Budgets, bonds top topics of Fort Smith board meeting
It was at the end of the Tuesday (July 7) Fort Smith Board of Directors meeting when Directors Cole Goodman and Kevin Settle made it clear that the board wants to begin sooner rather than later what is expected to be a tough 2010 budgeting cycle.
Goodman said during the Director’s Forum that “significant” potential budget problems meant the city board and staff should begin reviewing the budget before November. Settle quickly followed Goodman’s comment by reminding City Administrator Dennis Kelly and Finance Director Kara Bushkuhl of his request for an August “pre-budget” meeting.
Budget problems are potentially two-fold.
Within the next 2-3 years, elimination of state turnback funds to support the Fort Smith Convention Center might require a potential budget expenditure of as much as $1.5 million in 2011, and between $1.8 million and $2 million for subsequent years.

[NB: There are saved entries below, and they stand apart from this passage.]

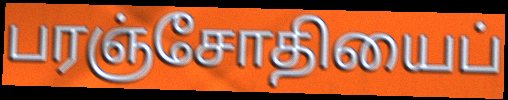
பரஞ்சோதியைப்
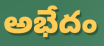
అభేదం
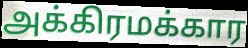
அக்கிரமக்கார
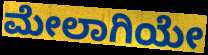
ಮೇಲಾಗಿಯೇ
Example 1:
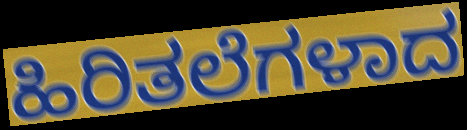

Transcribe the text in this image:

ಹಿರಿತಲೆಗಳಾದ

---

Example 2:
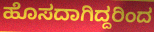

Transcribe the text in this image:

ಹೊಸದಾಗಿದ್ದರಿಂದ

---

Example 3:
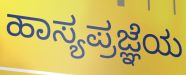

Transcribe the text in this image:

ಹಾಸ್ಯಪ್ರಜ್ಞೆಯ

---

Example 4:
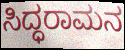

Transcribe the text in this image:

ಸಿದ್ಧರಾಮನ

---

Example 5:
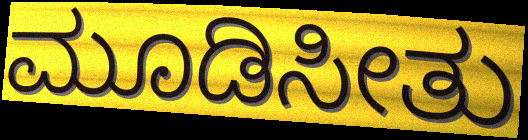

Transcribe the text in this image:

ಮೂಡಿಸೀತು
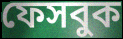
ফেসবুক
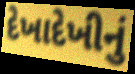
દેખાદેખીનું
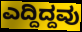
ಎದ್ದಿದ್ದವು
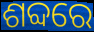
ଶବ୍ଦରେ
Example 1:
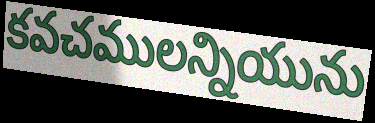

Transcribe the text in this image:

కవచములన్నియును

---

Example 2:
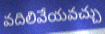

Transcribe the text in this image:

వదిలివేయవచ్చు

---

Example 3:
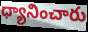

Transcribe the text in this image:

ధ్యానించారు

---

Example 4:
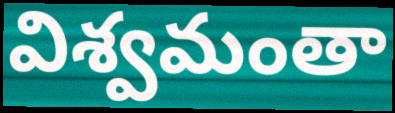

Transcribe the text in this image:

విశ్వమంతా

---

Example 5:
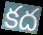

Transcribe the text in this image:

కద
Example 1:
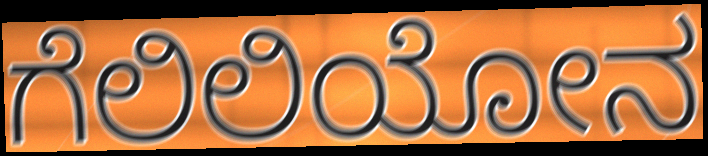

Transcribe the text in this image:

ಗೆಲಿಲಿಯೋನ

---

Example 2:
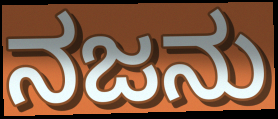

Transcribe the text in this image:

ನಜನು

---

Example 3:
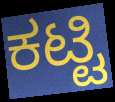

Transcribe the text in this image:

ಕಟ್ಟಿ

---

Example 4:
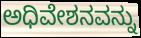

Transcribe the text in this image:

Also, recent sales tax collections suggest the possibility of a $500,000 loss in 2009 revenue compared to 2008, according to Deputy City Administrator Ray Gosack.
For the first four months of 2009, the city sales tax is down 1.03% compared to last year, and the sales tax is 3.67% below year-to-date budget projections. Year-to-date, the city’s portion of the county sales tax is down 0.75%, and the collections are 3.55% below budget projections.

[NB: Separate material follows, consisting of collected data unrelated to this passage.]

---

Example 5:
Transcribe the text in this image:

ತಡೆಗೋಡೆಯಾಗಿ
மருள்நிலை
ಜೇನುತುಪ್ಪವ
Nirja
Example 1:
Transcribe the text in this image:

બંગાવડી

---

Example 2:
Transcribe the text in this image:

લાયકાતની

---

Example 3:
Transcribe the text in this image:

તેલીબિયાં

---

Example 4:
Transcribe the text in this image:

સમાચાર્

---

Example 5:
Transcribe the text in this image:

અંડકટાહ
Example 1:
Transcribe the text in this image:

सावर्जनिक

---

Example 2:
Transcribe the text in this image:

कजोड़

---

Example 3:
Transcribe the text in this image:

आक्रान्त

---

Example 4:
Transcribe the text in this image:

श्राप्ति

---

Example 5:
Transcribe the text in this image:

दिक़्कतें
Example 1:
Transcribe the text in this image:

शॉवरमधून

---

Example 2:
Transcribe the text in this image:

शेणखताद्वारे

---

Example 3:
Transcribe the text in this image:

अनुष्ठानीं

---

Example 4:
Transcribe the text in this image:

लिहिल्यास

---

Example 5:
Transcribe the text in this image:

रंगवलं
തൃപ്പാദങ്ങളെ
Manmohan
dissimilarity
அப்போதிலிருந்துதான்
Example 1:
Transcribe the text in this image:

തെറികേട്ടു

“The actual revenue loss to the General Fund budget is $188,348 to date,” noted a recent memo from Kara Bushkuhl, Fort Smith’s director of finance, to City Administrator Dennis Kelly. “All departments have been asked to review expenditures very carefully and keep spending as low as possible. Depending on the next two month’s revenues, it may be necessary to adjust the 2009 General Fund budget.”
Potential financial hits ranging from $500,000 to $2 million from an approximate annual $40 million operating budget will require tough decisions, Gosack said.
Kelly said an August budget meeting would be planned.
With an upcoming $30 million bond issuance to pay for water and sewer system improvements, bond underwriters in Arkansas are lining up for a piece of the action.
The previous policy of the city of Fort Smith is to grant Little Rock-based Stephens Inc. 80% of the issuance and Morgan Keegan — a division of Birmingham, Ala.-based Regions Bank — the remaining 20%. But this year Little Rock-based Crews & Associates asked for some of the business.
Fort Smith businessman Philip Merry Jr. said Stephens is a good partner with the city and the board should send a “signal of thank you” by maintaining the 80/20 split.
Bob Wright with Crews said very few cities and government organizations have just one or two underwriters. He said with the tough economic market, the city needs all the help it can get on the bond issuance.
“This is not uncommon to share underwriting capabilities,” he explained.
Director Gary Campbell said the tough economic market is the reason now is not the time to change the rules, adding that the city is “not going to save money by dividing this up” further. He made a motion to keep the 80/20 split intact, with Director Don Hutchings seconding.
But Director Bill Maddox issued a substitute motion, giving Stephens 34%, Morgan Keegan 33% and Crews 33%. Kevin Settle seconded, but the motion failed 5-2.
Campbell’s motion was then approved 6-1, with Maddox opposing.